De l’émotion et des sentiments… Les studios Ghibli redeviennent fréquentables.

Car les ardents défenseurs de Hayao Miyazaki sont devenus aveugles: les dernières productions étaient profondément soporifiques à force de soigner les ambiances et les personnages. Les récits n’avaient plus grand chose de dramaturgique. La beauté était là pour cacher des faiblesses de plus en plus inexcusables. Surtout quand on connaît le niveau du studio et de ses chefs d’oeuvre comme Porco Rosso ou Princesse Mononoke, l’univers de Miyazaki ne faisait plus rêver.

Souvenirs de Marnie arriverait ainsi à la fin du studio.
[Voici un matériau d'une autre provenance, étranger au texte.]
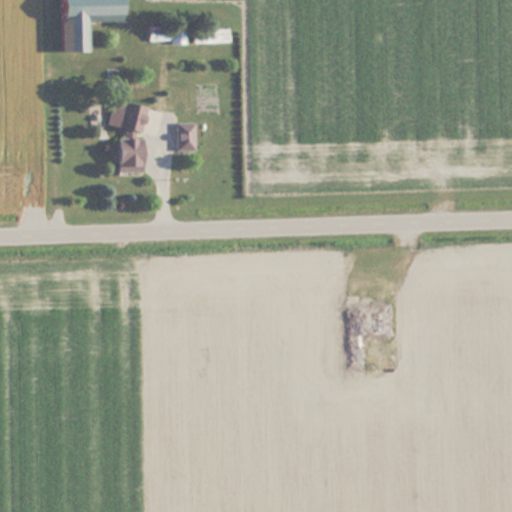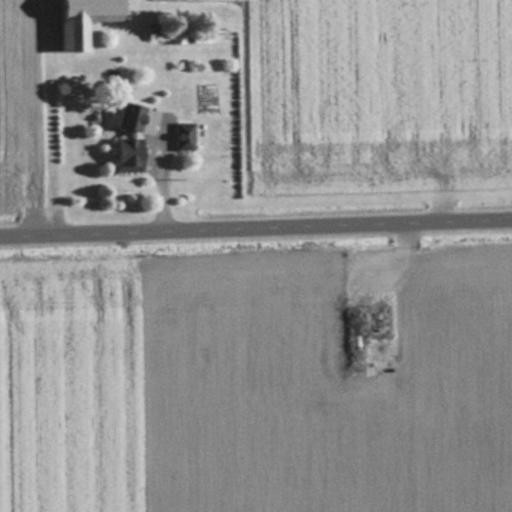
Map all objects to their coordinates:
building: (77, 19)
building: (78, 19)
building: (163, 33)
building: (163, 33)
building: (122, 114)
building: (122, 114)
building: (181, 135)
building: (181, 135)
building: (123, 153)
building: (123, 154)
road: (158, 170)
road: (256, 229)
building: (361, 331)
building: (361, 331)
Crise de foi ou de confiance? Les créateurs se demandent si ca vaut le coup de continuer. Souvenirs de Marnie porte peut être les dernières volontés du studio Ghibli et ses artistes qui ont littéralement renversé notre conception du film d’animation.

En apparence le film serait plutôt tourner vers les petites filles et leurs angoisses existentielles. Dans la production actuelle, le film surprend: il parle d’une amitié étrange entre deux jeunes filles qui supportent mal leur solitude. Avec un peu de sarcasme, on pourrait se demander s’il ne s’agit pas d’une version sage, animée et niaise de La Vie d’Adèle.

Plus d’une fois, l’ambiguïté s’invite dans la rencontre entre une petite fille asthmatique venue de la grande ville sur une petite cité balnéaire et une petite blonde délaissée par ses proches. Entre les deux, la liaison est bien curieuse. Heureusement la fin remet tout en place et nous sommes bien dans le romantisme très apaisé du studio Ghibli.

En effet le réalisateur Hiromasa Yonebayashi fait taire toute forme de cynisme. Il profite de la marque de fabrique du studio: une célébration de la nature constante, une musique lyrique, une féminisation de l’émotion et une discrète pointe de fantastique… Le film est un concentré de Ghibli. Le film refuse les grands effets, les raccourcis larmoyants et les facilités narratives.

Moins éthéré que les précédents films, plus contemporain, à la poésie mélancolique et au plaisir évident dans chaque plan, Souvenirs de Marnie est un vrai délice. Un retour aux sources inspiré d’un livre britannique mais dépaysant en diable car conté avec le savoir faire si agréable du studio. Le studio va peut être fermé mais ce film ressemblerait presque à une résurrection.